Lipoprotein(a), or Lp(a), is another important inherited risk factor that is not captured by a standard lipid panel and should be measured at least once in adult life. Coronary artery calcium scoring is also useful in selected patients when risk remains uncertain.

The best approach is integrated. ApoB should be interpreted in the context of the person, not in isolation.

What patients should ask

A useful conversation with a doctor might include:

• What is my overall cardiovascular risk?
• Is my LDL cholesterol appropriate for my risk level?
• Would ApoB help clarify my risk?
• Should I have Lp(a) measured at least once?
• Are my blood pressure, glucose and waist circumference contributing to risk?
• Would coronary calcium scoring be useful in my case?
• What level of lipid lowering is appropriate for prevention?
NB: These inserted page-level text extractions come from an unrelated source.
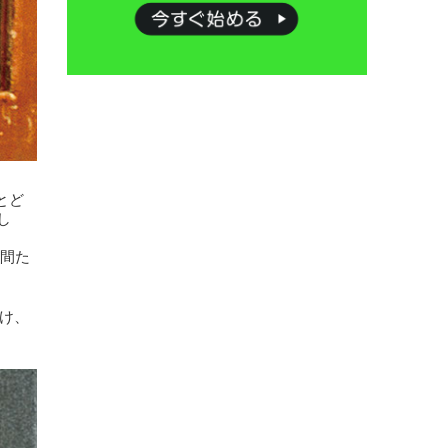
とど
し
間た
向け、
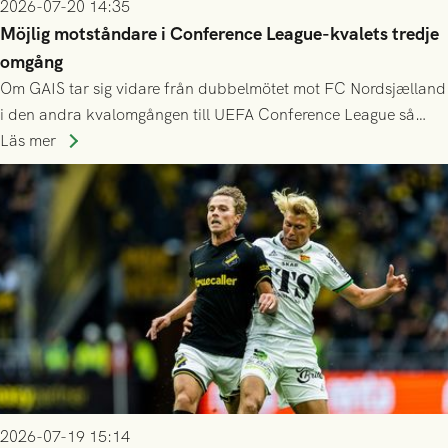
2026-07-20 14:35
Möjlig motståndare i Conference League-kvalets tredje
omgång
Om GAIS tar sig vidare från dubbelmötet mot FC Nordsjælland
i den andra kvalomgången till UEFA Conference League så
spelas den tredje kvalomgången kort därpå. Motståndare blir
Läs mer
då vinnaren i mötet mellan isländska Valur och HŠK Zrinjski
Mostar från Bosnien och Hercegovina.
2026-07-19 15:14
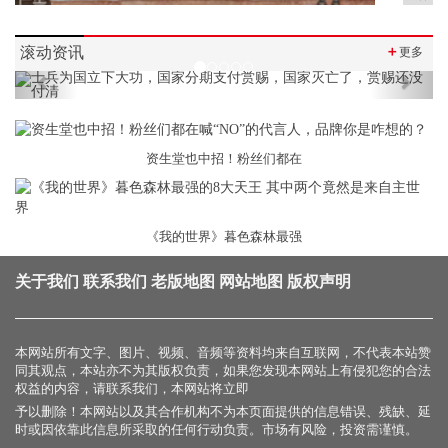
滚动资讯
＋
更多
Previous
Next
资生堂也中招！粉丝们都在
《我的世界》暮色森林最强
关于我们
联系我们
老版地图
网站地图
版权声明
本网站所有文字、图片、视频、音频等资料均来自互联网，不代表本站赞
同其观点，本站亦不为其版权负责，如果您发现本网站上有侵犯您的合法
权益的内容，请联系我们，本网站将立即
予以删除！本网站以及其合作机构不为本页面提供的信息错误、残缺、延
时或因依靠此信息所采取的任何行动负责。市场有风险，投资需谨慎。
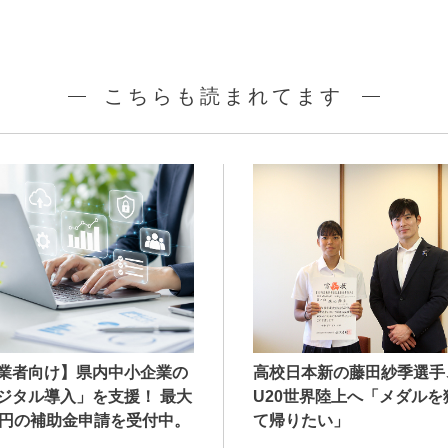
こちらも読まれてます
業者向け】県内中小企業の
高校日本新の藤田紗季選手
ジタル導入」を支援！ 最大
U20世界陸上へ「メダルを
万円の補助金申請を受付中。
て帰りたい」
The answer will differ depending on age, history and existing disease. But these are the right questions.

The bottom line

Based on the arguments I’ve laid out, the conclusion is clear to me. Atherogenic lipoproteins are causal in cardiovascular disease, and how we measure them matters. Standard cholesterol testing remains useful, but it does not always show the full picture. ApoB provides a clearer estimate of the number of atherogenic particles that contribute to plaque formation.

The good news is that this is a risk factor we can mitigate. For prevention-focused care, earlier and more precise risk detection means better decisions before disease becomes clinically obvious. The aim is not to medicalise everyone — it is to identify modifiable risk early enough to prevent events that may appear sudden, but were developing for decades.